A partir daqui começam a surgir várias questões de reflexão profunda sobre os desequilíbrios e a condição laboral da funcionária face a outras empregadas de outras áreas do sector privado e do sector público, como por exemplo:
- Quando a funcionária volta da sua baixa, o supermercado não dá oportunidades para a funcionária se reintegrar nas suas funções de caixa e despede-a, porque ela própria admite que não quer atender mais nenhum cliente na sua vida, sem direito a ir para o fundo de desemprego (justa causa)?

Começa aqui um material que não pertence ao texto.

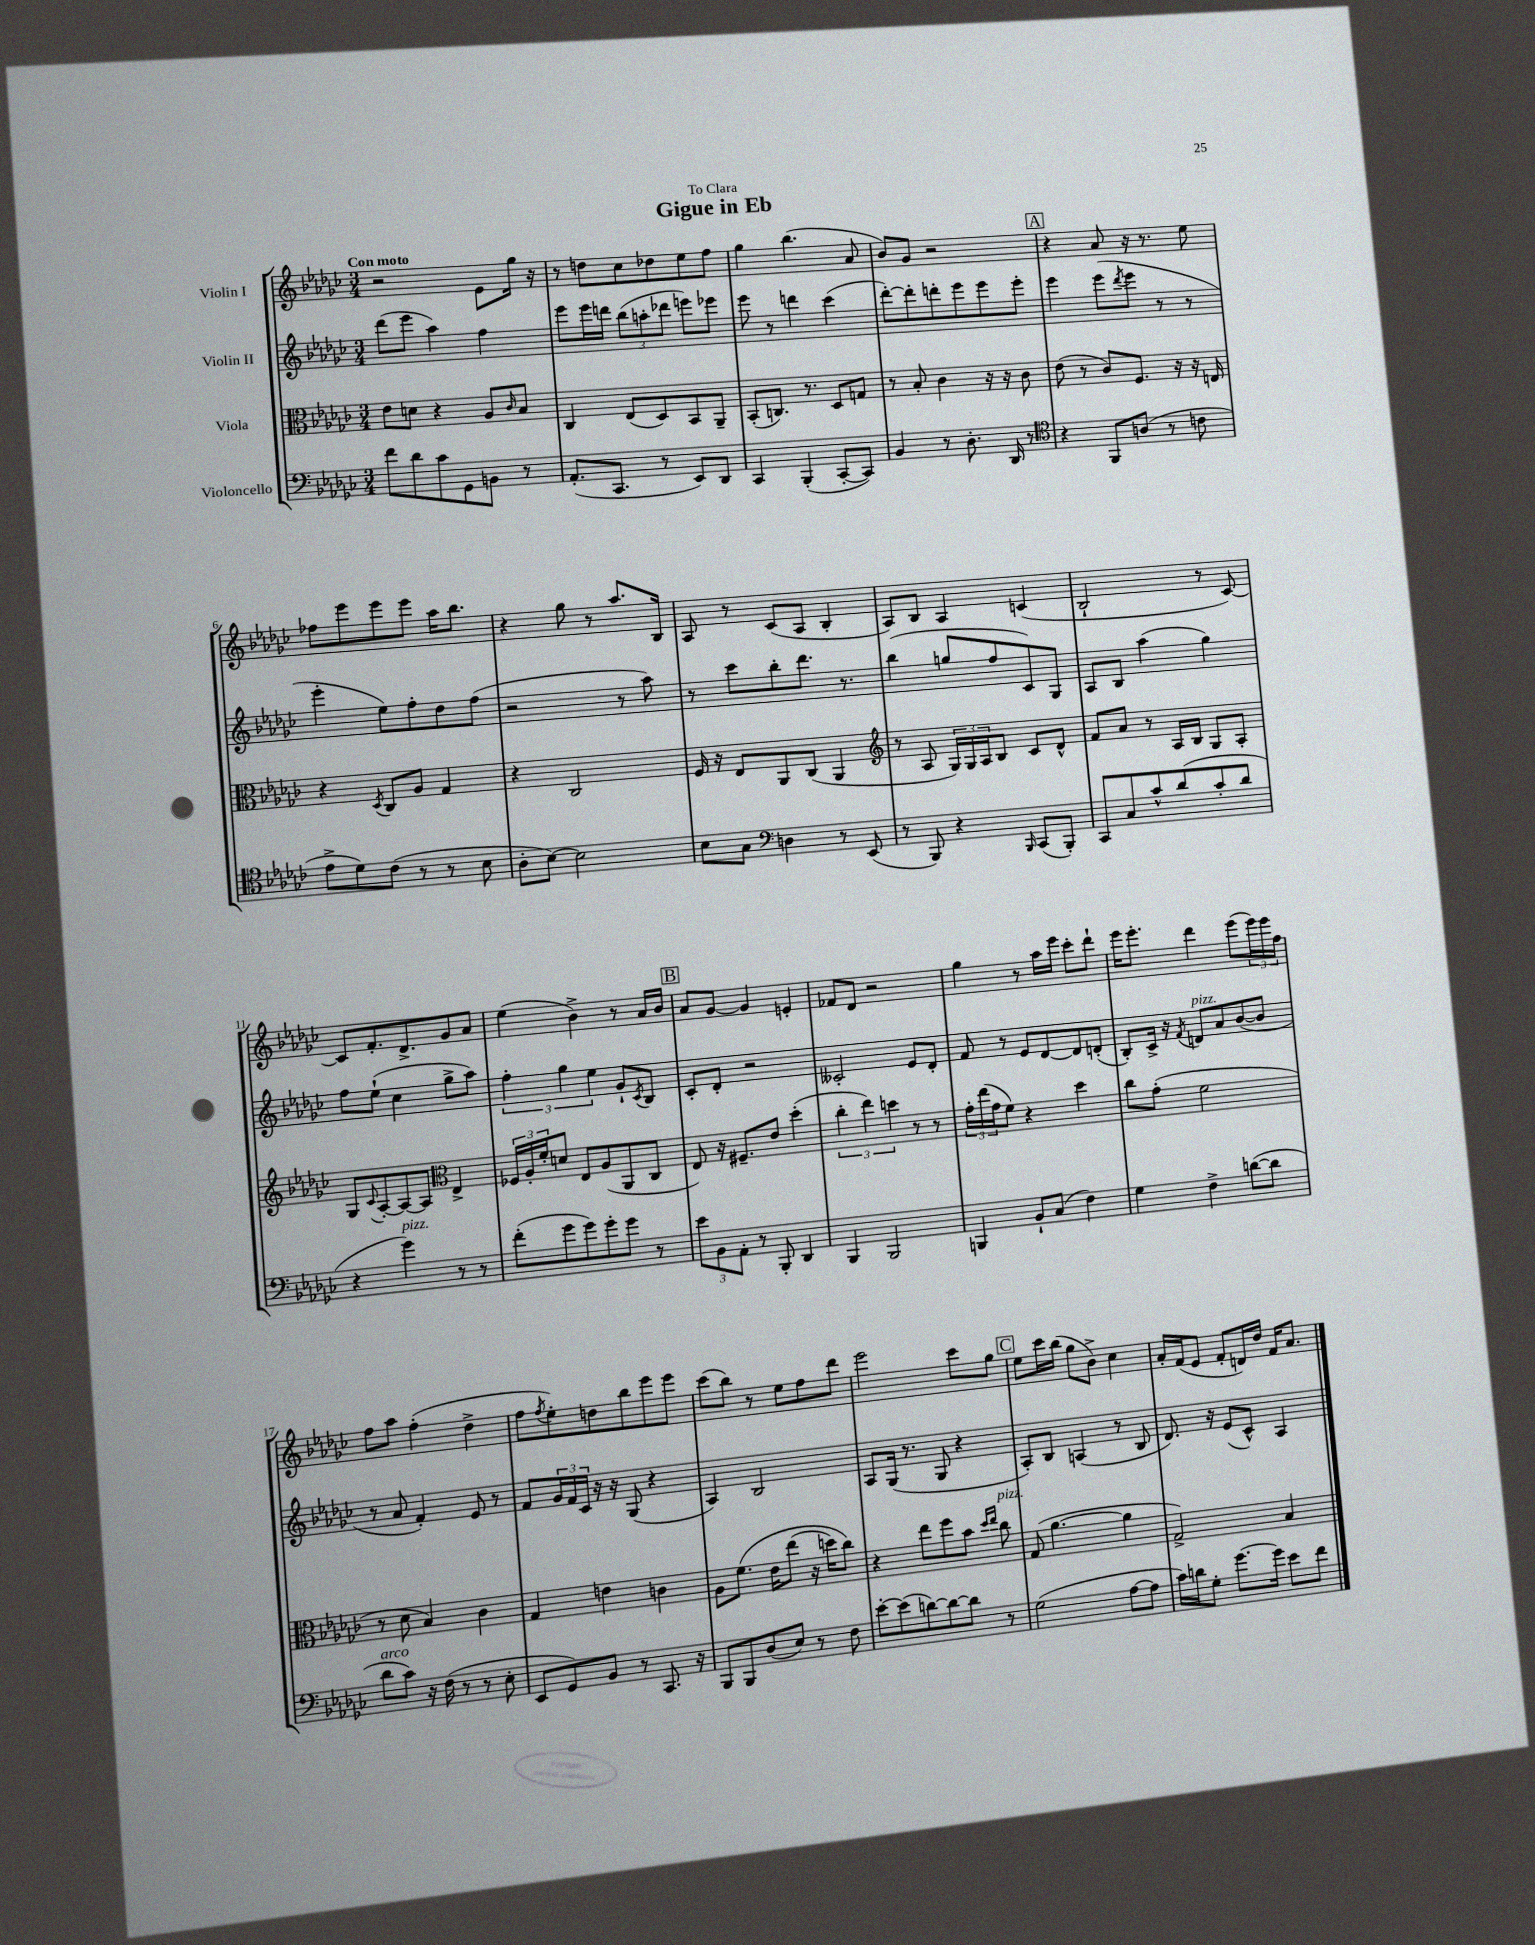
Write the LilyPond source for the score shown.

\header { title = "Gigue in Eb" dedication = "To Clara" }
<<
\new StaffGroup <<
\new Staff = "s0" \with { instrumentName = "Violin I" } {
    \clef treble \key ges \major \numericTimeSignature \time 3/4 \tempo "Con moto"
    r2 ees'8 ges''16 r16 |
    r8 d''8 ces''8 des''8 ees''8 f''8 |
    ges''4 bes''4.( aes'8 |
    bes'8) ges'8 r2 |
    \mark \markup { \box "A" } r4 aes'8 r16 r8. ees''8 |
    fes''8 ees'''8 ees'''8 ees'''8 aes''16 bes''8. |
    r4 ges''8 r8 aes''8. bes16 |
    aes8 r8 ces'8( aes8 bes4-. |
    aes8) bes8 aes4 c'4( |
    bes2-! r8 ces'8~) |
    ces'8 f'8.-. des'8.-> ges'8 aes'8 |
    ees''4( bes'4->) r8 aes'16 bes'16 |
    \mark \markup { \box "B" } aes'8 ges'8~ ges'4 e'4-. |
    fes'8 des'8 r2 |
    ges''4 r8 aes''16 ees'''16 ces'''8-. des'''8-! |
    ees'''16 ees'''8.-. des'''4 ees'''8( \tuplet 3/2 { ees'''16) ees'''16 f''16 } |
    f''8 aes''8 f''4-.( des''4-> |
    f''8 \acciaccatura { f''8 } ees''8-.) d''8 bes''8 ees'''8 ees'''8 |
    ces'''8( bes''8) r8 ees''8 f''8 des'''8 |
    ees'''2 ces'''8 ges''8 |
    \mark \markup { \box "C" } ees''8 ces'''16 bes''16( ges''8 bes'8->) ces''4 |
    aes'16-. f'16( ees'8 f'8-. d'16) des''16 f'16 aes'8. \bar "|." |
}
\new Staff = "s1" \with { instrumentName = "Violin II" } {
    \clef treble \key ges \major \numericTimeSignature \time 3/4
    des'''8( ees'''8 aes''4) f''4 |
    ees'''8 ees'''16 d'''16 \tuplet 3/2 { bes''8( a''8-. des'''8 } e'''8) ees'''8 |
    ees'''8 r8 d'''4 ces'''4( |
    des'''8~-.) des'''8-. d'''8-. ees'''8 ees'''8 ees'''8-. |
    \mark \markup { \box "A" } ees'''4 ees'''8( \acciaccatura { des'''8 } ees'''8 r8 r8 |
    ees'''4-. ees''8) f''8-. des''8 f''8( |
    r2 r8 aes''8) |
    r8 ces'''8 bes''8-. des'''8. r8. |
    bes''4( g''8 f''8 ces'8) ges8 |
    aes8 bes8 aes''4( ges''4) |
    f''8 ees''8-!( ces''4 ges''8-> aes''8) |
    \tuplet 3/2 { f''4-. ges''4 ees''4 } ges'8-! \acciaccatura { ces'8 } bes8 |
    \mark \markup { \box "B" } ces'8-. des'8-. r2 |
    ceses'2-. ees'8 des'8-. |
    f'8 r8 ees'8 des'8~ des'8 d'8-.( |
    bes8-.) ces'16-> r16 \acciaccatura { f'8 } d'8^\markup { \italic "pizz." } aes'8 bes'8~( bes'8 |
    r8 aes'8 f'4-.) ees'8 r8 |
    f'8 \tuplet 3/2 { ges'16 f'16 ces'16 } r16 r16 ges8( r4 |
    aes4) bes2 |
    aes8 ges16( r8. ges8 r4 |
    \mark \markup { \box "C" } aes8-.) bes8 a4( r8 bes8 |
    des'8.) r16 ees'8( ces'8-^) aes4 \bar "|." |
}
\new Staff = "s2" \with { instrumentName = "Viola" } {
    \clef alto \key ges \major \numericTimeSignature \time 3/4
    ees'8 d'8 r4 aes8 \grace { ces'16 } bes8 |
    ces4 ees8( des8) bes,8 aes,8-- |
    bes,8-.( c8.) r8. des8 g8 |
    r8 bes8-. ces'4 r16 r16 ces'8 |
    \mark \markup { \box "A" } ees'8( r8 ces'8) f8. r16 r16 e16 |
    r4 \acciaccatura { des8 } ces8 aes8 ges4 |
    r4 ces2 |
    f16 r16 ees8 aes,8 ces8( aes,4 |
    \clef treble r8 aes8 \tuplet 3/2 { ges16) ges16 aes16 } bes8 ces'8 des'8-^ |
    f'8 aes'8 r8 aes16 bes16 ges8 aes8-. |
    ges8 \appoggiatura { ces'8 } aes8~-. aes8~ aes8 \clef alto ees4-> |
    \tuplet 3/2 { fes16 aes16-. f'16-. } d'8 ees8 aes8( aes,8 ces8 |
    \mark \markup { \box "B" } ees8) r16 fis8.-- ees'8 des''4-.( |
    \tuplet 3/2 { ces''4-. ees''4) d''4 } r8 r8 |
    \tuplet 3/2 { ges'16-. ees''16( ges'16 } f'8) r4 des''4 |
    ces''8 ges'8-.( f'2 |
    r8 des'8 bes4) ces'4 |
    ges4 e'4 c'4 |
    aes8 f'8.\( ees'16 ees''8( r16 d''16) ces''8\) |
    r4 ees''8 f''8 bes'8 \grace { des''16 ees''16 } ces''8^\markup { \italic "pizz." } |
    \mark \markup { \box "C" } ges8( aes'4.~ aes'4 |
    ges2->) bes4 \bar "|." |
}
\new Staff = "s3" \with { instrumentName = "Violoncello" } {
    \clef bass \key ges \major \numericTimeSignature \time 3/4
    f'8 des'8 ces'8 ges,8 b,8 r8 |
    aes,8.-.( ces,8. r8 ees,8) des,8 |
    ces,4 bes,,4-.( ces,8~-. ces,8) |
    bes,4 r8 des8.-. des,16 r8 |
    \mark \markup { \box "A" } \clef tenor r4 f,8 a8( r8 c'8 |
    ees'8-> des'8) ces'8( r8 r8 bes8 |
    aes8-. bes8~) bes2 |
    bes8 ges8 \clef bass d4 r8 ees,8( |
    r8 bes,,8) r4 \grace { bes,,16 } ces,8( bes,,8-.) |
    ces,8 ces8 ces'8-^ des'8( ces'8-. des'8 |
    r4 ges'4^\markup { \italic "pizz." }) r8 r8 |
    f'8-.( ges'8 ges'8) ges'8-. ges'8 r8 |
    \mark \markup { \box "B" } \tuplet 3/2 { ees'8 bes,8 aes,8-. } r8 bes,,8-. des,4 |
    bes,,4 bes,,2 |
    b,,4 bes,8-! ces8( f4) |
    ges4 f4-> d'8~( d'8 |
    des'8^\markup { \italic "arco" } ces'8) r16 f16( r8 r8 ees8-. |
    ees,8 ges,8) bes,8 r8 ces,8. r16 |
    bes,,8 bes,,8 des8( ees8) r8 f8 |
    ees'8~-. ees'8( d'8~) d'8~ d'8 r8 |
    \mark \markup { \box "C" } ges2( aes8~ aes8 |
    ces'16) d'16 ges8-. ges'8.~ ges'16 ees'8 f'8 \bar "|." |
}
>>
>>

- O supermercado dá-se ao trabalho de propor à funcionária a possibilidade de ser reintegrada num regime especial de trabalho e adapta as suas funções a outro posto de trabalho, investindo na funcionária vários meses de formação ou reciclagem de conhecimentos?
- O supermercado tem condições legais para apresentar à Segurança Social que aquela funcionária deve ser reformada, uma vez que já não conseguirá nunca mais exercer as suas funções como caixa, sendo que este é o único posto de trabalho disponível para aquela funcionária de acordo com o seu perfil profissional e académico?
- O sindicato onde a funcionária está filiada vai-se importar em defender nas instâncias judiciais o direito da funcionária em permanecer no local de trabalho e ser remunerada apenas pela sua presença no mesmo, ainda que a funcionária não faça nada?
- Como é que esta funcionária se safa e resolve a sua situação? Mete mais umas (40) baixas até atingir a idade da reforma?
- Quem é que num país se preocupa verdadeiramente com estes problemas e tem competências ao nível de autoridade para decidir e impor uma decisão a todas as partes, sem ser o Tribunal de Trabalho?
- Será que a funcionária por ter ficado doente para sempre a partir de um dado momento não é motivo suficiente para uma Junta Médica reconhecer que aquela pessoa deve ficar aposentada?
- O país preocupa-se se aquela funcionária é imprescindível para o seu futuro?
- Será que quando um supermercado descobre que uma sua funcionária tem uma doença incompatível com a sua actividade económica pode simplesmente despedir ou dispensar a sua colaboração, sem lhe dar qualquer compensação, e tratar este caso como se fosse uma devolução de uma mercadoria defeituosa ao fornecedor (Sociedade)?
- E será que a mesma solução criativa pode ser aplicável ao sector público?



Inspiração numa história de ficção:
Caixa Geral de Aposentações - Junta médica recusa reforma a juíza bipolar.
A Caixa Geral de Aposentações negou o pedido de reforma a uma magistrada que sofre da doença bipolar, condição que alterna períodos de euforia e depressão.
A junta médica que analisou o caso reconheceu a incapacidade mas considera-a parcial e não definitiva.
A magistrada afirmou à televisão que não se sente capaz de julgar e não vai voltar a fazê-lo.
A juíza esteve de baixa durante mais de um ano e hoje voltou aos Juízos Criminais da capital, e é com convicção que diz: «Não vou mais julgar».
Há cerca de dois anos, durante um caso de negligência médica, a juíza começou a sentir ódio pelas testemunhas e as audiências eram-lhe intoleráveis.
A magistrada sentiu que estava a prejudicar o seu trabalho e a pôr em causa um dos princípios basilares da magistratura – o da imparcialidade.
Apercebendo-se de que não podia continuar a fazer o trabalho devido à doença bipolar (alterações bruscas de humor entre picos de depressão e euforia), pediu reforma ao Conselho Superior da Magistratura e que aceitou o pedido e que conforme à lei reencaminhou o pedido para a Caixa Geral de Aposentações.
O parecer da junta médica é de que as capacidades da juíza estão parcialmente reduzidas, mas que a magistrada não está definitivamente incapaz para a profissão.